« Ed Wood »Tim Burton réunit la horde loufoque


Résister aux maux du monde, entrer dans le lard de tout ce qui les provoque : deux attitudes vitales. Qu’on peut traduire en ayant la haine et en montrant jusqu’où elle peut conduire ceux qu’on laisse mariner dedans. Ou, alors, en refondant une famille, un clan ou une tribu qui résiste dans un fort Alamo. C’est la seconde solution, celle que je préfère, que choisit le cinéaste américain hyperdoué Tim Burton et ce n’est pas une surprise : le réalisateur d’« Edward aux mains d’argent » rôde depuis toujours autour du thème de l’orphelin cherchant le réconfort des autres pour agir sur la société, revoyez « Pee Wee Big Adventures », «Batman 2 » ou « L’Etrange Noël de M. Jack ».


En racontant la vie d’Ed Wood, un cinéaste de série Z qui a réellement travaillé à Hollywood dans les années ’50 et ’60, Tim Burton réunit les siens et forme le cercle contre l’attaque des nains de jardin qui gâchent les vies. Il convoque Bela Lugosi, l’acteur qui créa le Dracula de l’écran et finit son existence fauché et drogué, un catcheur grotesque au grand coeur, Vampira, des soucoupes volantes en carton-pâte, le « noir et blanc » des films d’enfance. Et tous ces marginaux – Ed Wood en tête : il adore porter des pulls en angora et des sous-vêtements féminins – de se réconforter les uns les autres, de former une bulle d’amitiés, qui répand ses bienfaits en éclatant, et de faire semblant de se couler dans le moule social tout en le truquant et en trichant joyeusement et poétiquement.

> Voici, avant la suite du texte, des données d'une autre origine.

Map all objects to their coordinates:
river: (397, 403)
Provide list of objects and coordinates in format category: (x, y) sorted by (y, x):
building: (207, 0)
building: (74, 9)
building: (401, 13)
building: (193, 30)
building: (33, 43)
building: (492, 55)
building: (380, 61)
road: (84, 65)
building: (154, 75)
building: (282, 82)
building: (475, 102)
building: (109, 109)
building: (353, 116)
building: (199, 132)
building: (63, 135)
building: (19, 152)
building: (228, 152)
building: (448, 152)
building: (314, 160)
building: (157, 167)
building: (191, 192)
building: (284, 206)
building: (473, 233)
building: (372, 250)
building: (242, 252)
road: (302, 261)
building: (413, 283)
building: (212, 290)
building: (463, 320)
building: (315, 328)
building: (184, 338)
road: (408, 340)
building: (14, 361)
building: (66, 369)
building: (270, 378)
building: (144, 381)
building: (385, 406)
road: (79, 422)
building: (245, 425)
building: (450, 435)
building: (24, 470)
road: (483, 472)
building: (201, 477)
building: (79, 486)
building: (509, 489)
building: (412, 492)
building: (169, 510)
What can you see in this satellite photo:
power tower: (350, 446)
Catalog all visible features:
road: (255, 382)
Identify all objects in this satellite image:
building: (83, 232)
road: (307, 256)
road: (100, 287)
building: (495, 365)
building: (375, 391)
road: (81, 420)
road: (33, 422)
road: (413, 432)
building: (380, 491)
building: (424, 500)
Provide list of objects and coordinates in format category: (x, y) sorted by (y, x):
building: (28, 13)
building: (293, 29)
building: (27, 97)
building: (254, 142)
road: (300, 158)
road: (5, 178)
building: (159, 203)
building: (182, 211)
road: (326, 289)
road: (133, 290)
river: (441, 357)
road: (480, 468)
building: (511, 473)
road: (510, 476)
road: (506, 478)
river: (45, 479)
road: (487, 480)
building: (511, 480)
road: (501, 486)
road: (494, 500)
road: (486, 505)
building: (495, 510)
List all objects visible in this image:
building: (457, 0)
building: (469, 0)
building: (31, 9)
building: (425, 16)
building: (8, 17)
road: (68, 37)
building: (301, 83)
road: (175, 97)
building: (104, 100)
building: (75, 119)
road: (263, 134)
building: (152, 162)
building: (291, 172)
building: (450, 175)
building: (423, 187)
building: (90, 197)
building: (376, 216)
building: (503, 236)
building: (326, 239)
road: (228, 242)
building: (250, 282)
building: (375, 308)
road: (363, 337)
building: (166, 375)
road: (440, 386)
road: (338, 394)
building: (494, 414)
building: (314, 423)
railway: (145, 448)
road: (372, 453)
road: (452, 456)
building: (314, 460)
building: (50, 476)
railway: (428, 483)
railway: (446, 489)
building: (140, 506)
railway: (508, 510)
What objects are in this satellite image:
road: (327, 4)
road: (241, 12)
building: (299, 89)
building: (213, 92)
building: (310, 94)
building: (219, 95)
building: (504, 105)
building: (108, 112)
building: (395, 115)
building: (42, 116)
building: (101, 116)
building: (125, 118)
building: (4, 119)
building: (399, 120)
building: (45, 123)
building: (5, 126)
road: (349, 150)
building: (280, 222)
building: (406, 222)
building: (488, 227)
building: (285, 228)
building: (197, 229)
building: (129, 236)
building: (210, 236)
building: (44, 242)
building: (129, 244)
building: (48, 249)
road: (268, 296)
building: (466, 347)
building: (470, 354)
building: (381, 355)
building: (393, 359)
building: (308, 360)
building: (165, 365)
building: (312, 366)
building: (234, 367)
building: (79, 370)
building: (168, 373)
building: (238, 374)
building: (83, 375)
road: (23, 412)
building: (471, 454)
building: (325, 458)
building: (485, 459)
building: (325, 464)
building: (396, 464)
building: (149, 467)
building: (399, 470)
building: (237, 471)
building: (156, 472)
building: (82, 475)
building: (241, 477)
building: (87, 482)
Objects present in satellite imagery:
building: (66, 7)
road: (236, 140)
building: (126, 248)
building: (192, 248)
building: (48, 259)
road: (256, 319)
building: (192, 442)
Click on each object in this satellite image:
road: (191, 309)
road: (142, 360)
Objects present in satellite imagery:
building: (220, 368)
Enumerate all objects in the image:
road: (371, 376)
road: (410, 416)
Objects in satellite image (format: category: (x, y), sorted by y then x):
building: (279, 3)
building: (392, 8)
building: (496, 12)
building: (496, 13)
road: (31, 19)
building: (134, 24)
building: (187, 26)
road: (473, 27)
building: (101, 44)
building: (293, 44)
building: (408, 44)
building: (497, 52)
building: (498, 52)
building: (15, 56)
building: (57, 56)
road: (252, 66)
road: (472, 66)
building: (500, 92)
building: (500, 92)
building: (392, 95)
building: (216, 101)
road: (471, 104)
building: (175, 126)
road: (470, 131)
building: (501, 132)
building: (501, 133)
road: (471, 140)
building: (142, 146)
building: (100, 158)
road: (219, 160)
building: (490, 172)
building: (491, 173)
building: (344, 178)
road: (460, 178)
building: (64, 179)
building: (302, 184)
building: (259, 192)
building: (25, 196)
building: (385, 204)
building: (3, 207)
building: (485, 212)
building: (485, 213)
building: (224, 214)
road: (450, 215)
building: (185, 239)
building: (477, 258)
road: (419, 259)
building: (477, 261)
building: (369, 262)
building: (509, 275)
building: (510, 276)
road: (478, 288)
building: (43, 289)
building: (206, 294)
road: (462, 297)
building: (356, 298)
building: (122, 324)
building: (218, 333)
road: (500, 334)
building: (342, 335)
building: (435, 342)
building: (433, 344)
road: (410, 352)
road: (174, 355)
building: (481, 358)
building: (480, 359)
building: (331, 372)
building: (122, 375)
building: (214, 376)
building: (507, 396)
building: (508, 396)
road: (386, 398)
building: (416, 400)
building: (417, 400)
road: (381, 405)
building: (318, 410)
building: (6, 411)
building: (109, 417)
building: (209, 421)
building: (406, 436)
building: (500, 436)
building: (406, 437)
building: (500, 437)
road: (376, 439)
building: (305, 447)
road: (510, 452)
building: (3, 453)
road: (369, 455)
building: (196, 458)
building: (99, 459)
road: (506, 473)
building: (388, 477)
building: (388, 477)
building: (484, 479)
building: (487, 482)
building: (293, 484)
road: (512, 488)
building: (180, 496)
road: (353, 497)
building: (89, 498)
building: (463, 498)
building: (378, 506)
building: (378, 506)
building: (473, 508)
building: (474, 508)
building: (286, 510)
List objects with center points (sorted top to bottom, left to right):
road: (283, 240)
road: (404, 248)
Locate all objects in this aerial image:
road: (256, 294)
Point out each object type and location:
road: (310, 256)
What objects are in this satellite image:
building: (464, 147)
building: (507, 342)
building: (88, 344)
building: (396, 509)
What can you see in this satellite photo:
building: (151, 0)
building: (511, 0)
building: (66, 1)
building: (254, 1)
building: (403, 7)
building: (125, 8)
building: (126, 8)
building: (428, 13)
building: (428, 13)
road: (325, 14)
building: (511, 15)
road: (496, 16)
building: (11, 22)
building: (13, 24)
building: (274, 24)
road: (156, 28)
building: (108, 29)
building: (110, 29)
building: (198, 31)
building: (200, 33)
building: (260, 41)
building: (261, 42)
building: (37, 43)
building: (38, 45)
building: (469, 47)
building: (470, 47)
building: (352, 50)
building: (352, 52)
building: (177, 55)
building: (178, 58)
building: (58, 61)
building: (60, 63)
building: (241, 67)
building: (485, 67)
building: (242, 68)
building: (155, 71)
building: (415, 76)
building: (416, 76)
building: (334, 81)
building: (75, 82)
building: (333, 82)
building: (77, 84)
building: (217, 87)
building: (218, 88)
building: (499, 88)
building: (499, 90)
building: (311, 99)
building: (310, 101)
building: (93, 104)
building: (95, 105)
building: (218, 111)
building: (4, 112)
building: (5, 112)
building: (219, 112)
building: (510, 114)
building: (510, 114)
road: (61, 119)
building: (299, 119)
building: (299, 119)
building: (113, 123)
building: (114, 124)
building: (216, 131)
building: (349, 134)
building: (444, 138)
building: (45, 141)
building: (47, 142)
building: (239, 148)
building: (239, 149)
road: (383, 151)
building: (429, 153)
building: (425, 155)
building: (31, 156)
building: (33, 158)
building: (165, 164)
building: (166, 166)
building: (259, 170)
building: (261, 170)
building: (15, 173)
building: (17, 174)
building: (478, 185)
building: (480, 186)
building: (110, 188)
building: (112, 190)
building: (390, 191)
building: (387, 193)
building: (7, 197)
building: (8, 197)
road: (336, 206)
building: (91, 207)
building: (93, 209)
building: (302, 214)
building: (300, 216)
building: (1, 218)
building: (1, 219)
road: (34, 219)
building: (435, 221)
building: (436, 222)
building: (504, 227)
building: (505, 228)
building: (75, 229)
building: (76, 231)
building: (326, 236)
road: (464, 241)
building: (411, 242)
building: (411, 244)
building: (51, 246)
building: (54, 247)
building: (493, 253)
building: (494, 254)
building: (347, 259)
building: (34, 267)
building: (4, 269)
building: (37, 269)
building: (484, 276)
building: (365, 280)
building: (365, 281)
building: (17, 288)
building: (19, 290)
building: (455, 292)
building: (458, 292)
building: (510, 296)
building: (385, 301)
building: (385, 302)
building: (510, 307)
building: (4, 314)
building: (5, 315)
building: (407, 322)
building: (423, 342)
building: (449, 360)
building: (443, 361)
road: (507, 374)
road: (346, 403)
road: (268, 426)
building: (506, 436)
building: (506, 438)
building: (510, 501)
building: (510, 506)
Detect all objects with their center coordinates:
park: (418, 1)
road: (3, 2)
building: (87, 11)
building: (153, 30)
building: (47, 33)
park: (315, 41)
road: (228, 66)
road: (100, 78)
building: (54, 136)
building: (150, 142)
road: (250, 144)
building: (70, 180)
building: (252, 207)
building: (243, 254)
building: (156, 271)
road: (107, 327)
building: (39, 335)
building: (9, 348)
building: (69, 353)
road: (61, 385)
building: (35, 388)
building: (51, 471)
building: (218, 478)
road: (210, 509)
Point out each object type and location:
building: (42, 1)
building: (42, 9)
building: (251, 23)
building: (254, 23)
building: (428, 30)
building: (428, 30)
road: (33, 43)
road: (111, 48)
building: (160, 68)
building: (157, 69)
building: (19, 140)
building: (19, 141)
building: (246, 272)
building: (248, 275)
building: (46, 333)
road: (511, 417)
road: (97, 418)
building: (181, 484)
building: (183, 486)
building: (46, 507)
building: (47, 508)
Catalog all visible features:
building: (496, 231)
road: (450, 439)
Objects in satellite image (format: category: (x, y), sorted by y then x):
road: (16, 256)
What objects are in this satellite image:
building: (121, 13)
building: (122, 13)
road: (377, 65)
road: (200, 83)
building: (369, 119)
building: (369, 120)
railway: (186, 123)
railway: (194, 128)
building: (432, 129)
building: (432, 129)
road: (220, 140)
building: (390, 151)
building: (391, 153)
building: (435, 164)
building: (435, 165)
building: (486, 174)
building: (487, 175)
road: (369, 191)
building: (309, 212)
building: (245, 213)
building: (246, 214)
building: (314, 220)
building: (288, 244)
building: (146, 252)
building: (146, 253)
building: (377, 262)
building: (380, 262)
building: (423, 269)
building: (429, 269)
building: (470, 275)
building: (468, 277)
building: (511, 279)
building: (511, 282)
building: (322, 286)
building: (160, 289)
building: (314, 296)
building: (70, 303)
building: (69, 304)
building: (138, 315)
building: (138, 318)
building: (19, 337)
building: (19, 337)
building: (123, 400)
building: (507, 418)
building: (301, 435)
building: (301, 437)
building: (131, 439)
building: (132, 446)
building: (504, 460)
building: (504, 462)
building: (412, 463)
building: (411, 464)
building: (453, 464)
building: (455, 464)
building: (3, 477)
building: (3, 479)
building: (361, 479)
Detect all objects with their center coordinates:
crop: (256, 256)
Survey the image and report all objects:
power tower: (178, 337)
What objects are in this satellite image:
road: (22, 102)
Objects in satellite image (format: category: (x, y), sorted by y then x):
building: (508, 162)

Tim Burton ne sait pas encore s’il est Ed Wood ou Orson Welles (dans son film, il offre généreusement un magnifique cadeau à Wood : il lui fait rencontrer Welles, ce qui n’est pas arrivé dans la réalité). Ce doute habite le film et c’est ce qui en fait sa valeur même si « Ed Wood » est une oeuvre de transition pour Burton, un film de metteur en scène « habité » qui dérive, dans sa deuxième partie, après la mort de Bela Lugosi (ah, les images muettes du vieux Dracula filmé quelques jours avant son décès !), et est affaiblie par le jeu fade de Johnny Depp (Ed Wood) dont l’enthousiasme et l’aspect monotonement halluciné ne convainquent pas – Depp était formidable dans « Edward aux mains d’argent » parce qu’il avançait masqué et que le masque est l’autre thème de Tim Burton : dis-moi quel masque tu choisis et je te dirai qui tu es. Par contre, le jeu de Martin Landau en Bela Lugosi est admirable…

« Ed Wood » et « La Haine » se rencontrent sur un point : qu’on fasse exploser la colère ou le bricolage doux et créatif, si on ne fait pas partie des « nantis » du système, on est fichu, foutu, crevé, fini. Triste constation. Mais si chute il y a autant qu’elle soit rigolotte et folle à la « Ed Wood » puisqu’on finit tous par être knabbeler par les vers. Bugs Bunny, Laurel et Hardy, les 3 Stooges, Gary Cooper, Abbott et Costello, Gabin, John Wayne et Speedy Gonzales, au secours ! Venez gonfler nos imaginaires pour affronter le futur.